The Federal Bureau of Investigation released its much anticipated annual crime report this week, which within hours became fodder for both candidates in the first presidential debate. While perception matters, especially in an election year, perception does not create reality – facts do.  So what are the facts?

It’s true that, generally speaking, violent crime in the United States rose in 2015; it also appears this unfortunate trend will continue this year. As of Sept. 29, when I started to write this post, there had been 3,233 shooting victims in Chicago alone since the start of 2016. A day later, the number had increased by 12 more. What makes this even more horrifying is that there were only 2,988 shooting victims in the Windy City in all of 2015.
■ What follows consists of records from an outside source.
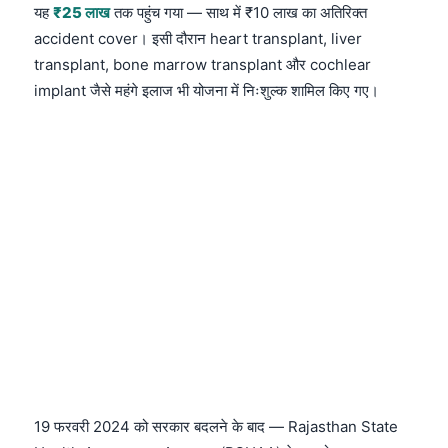
यह
₹25 लाख
तक पहुंच गया — साथ में ₹10 लाख का अतिरिक्त
accident cover। इसी दौरान heart transplant, liver
transplant, bone marrow transplant और cochlear
implant जैसे महंगे इलाज भी योजना में निःशुल्क शामिल किए गए।
19 फरवरी 2024 को सरकार बदलने के बाद — Rajasthan State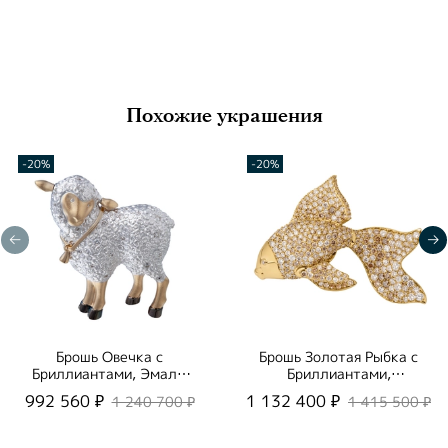
Похожие украшения
-20%
-20%
Брошь Овечка с
Брошь Золотая Рыбка с
Бриллиантами, Эмаль,
Бриллиантами,
Brs0269-0/5
Brs0251-21/6
992 560 ₽
1 132 400 ₽
1 240 700 ₽
1 415 500 ₽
The FBI report echoed these statistics on a national level, showing a 10.8 percent increase in murder and an almost 4 percent increase in rape, robbery and non-negligent manslaughter from 2014 to 2015. Viewed in a vacuum, it’d be easy to describe these numbers as a crime wave.  But that assessment would not only be lazy, it would be wrong.

Property crimes actually fell by 2.6 percent from 2014 to 105. This is significant because property crimes outnumber violent crimes in the United States by roughly 8 to 1. Thus, overall, crime has actually decreased.  Moreover, while there were increases in violent crime in 25 of the top 100 cities, more than half the overall increase came from just seven cities (in fact, largely concentrated within just a few neighborhoods of those cities) – Baltimore, Chicago, Cleveland, Houston, Milwaukee, Nashville and Washington.

The fact is, the FBI’s dataset shows 2015 to be the third-safest year in the United States in the past two decades. While Chicago appears to be on a record-breaking pace for violent crime this year, many of the cities that saw problems last year are now seeing double-digit decreases, notably Baltimore and D.C.

In the end, public officials, especially the two major presidential candidates, should avoid making policy statements through a myopic lens. Overreaction to minor stimuli (local crime statistics in a few big-city neighborhoods) do not provide a sound basis on which to set policy. If the Terri Schiavo brouhaha taught us anything, it should be to guard against knee-jerk responses to social agitation over relatively local distractions, however tragic.

Is the increase of a few violent crime categories in a few neighborhoods of a few cities tragic? Yes. Is it a crime wave? No.